通过 Triton 自定义 GPU 内核¶
PyTorch/XLA 现在支持 Triton 内核,从而能够在 GPU 上实现高性能深度学习模型执行。Triton 是一种专门用于 GPU 编程的语言和编译器,使开发人员能够编写自定义内核,以充分利用 GPU 的潜力来执行深度学习模型中的各种操作。
给定一个如下定义的 Triton 内核
@triton.jit
def add_kernel(
x_ptr, # *Pointer* to first input vector.
y_ptr, # *Pointer* to second input vector.
output_ptr, # *Pointer* to output vector.
n_elements, # Size of the vector.
BLOCK_SIZE: tl.constexpr, # Number of elements each program should process.
# NOTE: `constexpr` so it can be used as a shape value.
):
# Triton add kernel from https://github.com/openai/triton/blob/main/python/tutorials/01-vector-add.py#L28
pid = tl.program_id(axis=0)
block_start = pid * BLOCK_SIZE
offsets = block_start + tl.arange(0, BLOCK_SIZE)

----------------------------------------

请接着关于通过 Triton 自定义 GPU 内核的文本最后一行往下续写。 这些数据在此不起任何作用。

(来自数据源的记录)

----------------------------------------

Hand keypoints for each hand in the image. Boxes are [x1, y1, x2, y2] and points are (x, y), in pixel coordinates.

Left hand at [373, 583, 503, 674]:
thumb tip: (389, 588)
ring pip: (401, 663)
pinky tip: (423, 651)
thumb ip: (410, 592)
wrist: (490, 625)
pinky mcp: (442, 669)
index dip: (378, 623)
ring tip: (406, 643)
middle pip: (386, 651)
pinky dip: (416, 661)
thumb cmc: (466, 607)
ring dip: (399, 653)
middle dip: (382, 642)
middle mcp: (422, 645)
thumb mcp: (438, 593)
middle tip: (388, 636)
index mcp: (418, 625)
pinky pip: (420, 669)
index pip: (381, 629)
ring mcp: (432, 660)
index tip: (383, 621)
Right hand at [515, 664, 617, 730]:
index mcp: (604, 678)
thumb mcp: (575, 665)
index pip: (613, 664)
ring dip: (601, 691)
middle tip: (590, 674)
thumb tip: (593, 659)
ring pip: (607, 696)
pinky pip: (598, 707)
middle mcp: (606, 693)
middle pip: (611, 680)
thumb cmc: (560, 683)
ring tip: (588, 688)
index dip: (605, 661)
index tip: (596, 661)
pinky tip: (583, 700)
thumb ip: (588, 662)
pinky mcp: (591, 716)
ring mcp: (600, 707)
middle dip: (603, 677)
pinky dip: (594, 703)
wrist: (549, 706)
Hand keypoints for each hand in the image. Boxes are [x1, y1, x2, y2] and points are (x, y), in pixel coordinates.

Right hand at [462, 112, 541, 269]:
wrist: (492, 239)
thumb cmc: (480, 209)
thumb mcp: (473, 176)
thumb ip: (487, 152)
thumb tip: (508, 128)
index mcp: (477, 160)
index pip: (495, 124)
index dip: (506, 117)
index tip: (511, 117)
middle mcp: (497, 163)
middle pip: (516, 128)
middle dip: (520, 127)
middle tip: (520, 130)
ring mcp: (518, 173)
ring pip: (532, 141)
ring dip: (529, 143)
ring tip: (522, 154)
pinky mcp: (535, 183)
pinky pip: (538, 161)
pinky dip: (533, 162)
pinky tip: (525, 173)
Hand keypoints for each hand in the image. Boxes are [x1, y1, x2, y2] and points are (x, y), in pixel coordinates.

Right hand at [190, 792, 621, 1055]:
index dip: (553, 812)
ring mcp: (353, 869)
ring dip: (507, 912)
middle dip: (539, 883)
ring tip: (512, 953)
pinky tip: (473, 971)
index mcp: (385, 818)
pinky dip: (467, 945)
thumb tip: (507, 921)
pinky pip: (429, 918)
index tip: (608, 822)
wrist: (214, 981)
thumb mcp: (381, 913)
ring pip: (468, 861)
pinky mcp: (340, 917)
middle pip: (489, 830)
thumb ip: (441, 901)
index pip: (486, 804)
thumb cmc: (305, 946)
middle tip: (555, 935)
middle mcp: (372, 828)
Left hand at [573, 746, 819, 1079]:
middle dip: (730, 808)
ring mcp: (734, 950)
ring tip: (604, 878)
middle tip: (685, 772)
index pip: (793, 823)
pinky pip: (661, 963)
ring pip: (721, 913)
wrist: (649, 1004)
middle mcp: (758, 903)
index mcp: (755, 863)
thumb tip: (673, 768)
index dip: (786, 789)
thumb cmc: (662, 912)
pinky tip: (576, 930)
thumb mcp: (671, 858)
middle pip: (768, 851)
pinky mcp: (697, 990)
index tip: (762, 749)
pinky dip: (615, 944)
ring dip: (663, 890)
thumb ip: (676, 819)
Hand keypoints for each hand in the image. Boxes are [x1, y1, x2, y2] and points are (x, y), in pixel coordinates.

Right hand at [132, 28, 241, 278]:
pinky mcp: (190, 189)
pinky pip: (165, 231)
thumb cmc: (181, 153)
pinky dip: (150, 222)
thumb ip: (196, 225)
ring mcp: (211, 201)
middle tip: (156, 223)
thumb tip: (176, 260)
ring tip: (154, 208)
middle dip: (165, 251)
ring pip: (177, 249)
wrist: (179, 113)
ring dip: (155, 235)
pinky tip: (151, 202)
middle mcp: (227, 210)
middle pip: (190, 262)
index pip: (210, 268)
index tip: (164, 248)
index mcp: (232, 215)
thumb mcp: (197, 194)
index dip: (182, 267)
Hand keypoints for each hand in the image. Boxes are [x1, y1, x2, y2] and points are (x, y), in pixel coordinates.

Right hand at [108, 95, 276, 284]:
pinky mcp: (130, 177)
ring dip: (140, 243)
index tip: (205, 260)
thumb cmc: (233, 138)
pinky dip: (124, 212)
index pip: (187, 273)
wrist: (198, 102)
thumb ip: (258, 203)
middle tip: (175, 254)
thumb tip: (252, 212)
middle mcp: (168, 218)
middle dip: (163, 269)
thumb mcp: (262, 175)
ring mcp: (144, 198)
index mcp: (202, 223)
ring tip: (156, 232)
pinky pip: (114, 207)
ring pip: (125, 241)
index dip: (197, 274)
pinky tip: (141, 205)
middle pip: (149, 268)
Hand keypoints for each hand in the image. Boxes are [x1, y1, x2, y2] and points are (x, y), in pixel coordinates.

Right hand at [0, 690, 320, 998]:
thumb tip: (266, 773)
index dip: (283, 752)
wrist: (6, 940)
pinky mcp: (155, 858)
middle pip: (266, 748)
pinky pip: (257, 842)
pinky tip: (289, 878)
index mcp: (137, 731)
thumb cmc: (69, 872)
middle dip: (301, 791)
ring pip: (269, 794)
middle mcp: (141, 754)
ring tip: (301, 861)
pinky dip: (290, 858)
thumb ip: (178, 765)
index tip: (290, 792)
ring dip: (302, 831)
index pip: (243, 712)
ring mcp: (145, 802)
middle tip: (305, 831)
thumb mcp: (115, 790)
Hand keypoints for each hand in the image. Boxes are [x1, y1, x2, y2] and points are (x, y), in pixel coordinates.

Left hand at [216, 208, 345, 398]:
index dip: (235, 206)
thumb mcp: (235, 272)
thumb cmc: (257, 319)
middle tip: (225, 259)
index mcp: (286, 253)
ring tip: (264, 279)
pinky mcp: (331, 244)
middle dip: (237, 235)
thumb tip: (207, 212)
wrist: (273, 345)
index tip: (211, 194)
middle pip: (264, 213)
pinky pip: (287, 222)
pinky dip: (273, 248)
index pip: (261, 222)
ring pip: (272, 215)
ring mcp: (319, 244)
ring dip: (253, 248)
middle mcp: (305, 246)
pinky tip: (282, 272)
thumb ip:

----------------------------------------

> _本题解答_
mask = offsets < n_elements
x = tl.load(x_ptr + offsets, mask=mask)
y = tl.load(y_ptr + offsets, mask=mask)
output = x + y
tl.store(output_ptr + offsets, output, mask=mask)
我们可以运行此内核,使其成为 PyTorch/XLA 执行图的一部分,如下所示
import torch
import torch_xla.experimental.triton as xla_triton
import torch_xla
import triton
import triton.language as tl
size = 16
x = torch.arange(size, dtype=torch.int64).to("xla")
y = torch.arange(size, dtype=torch.int64).to("xla")
output = torch.empty_like(x)
block_size = 8
grid = (triton.cdiv(size, block_size),)
# triton_call takes the same arguments as the triton.jit function, in addition
to the kernel itself and the grid that is used to execute the kernel.
All the tl.constexpr terms are passed as kwargs at the end.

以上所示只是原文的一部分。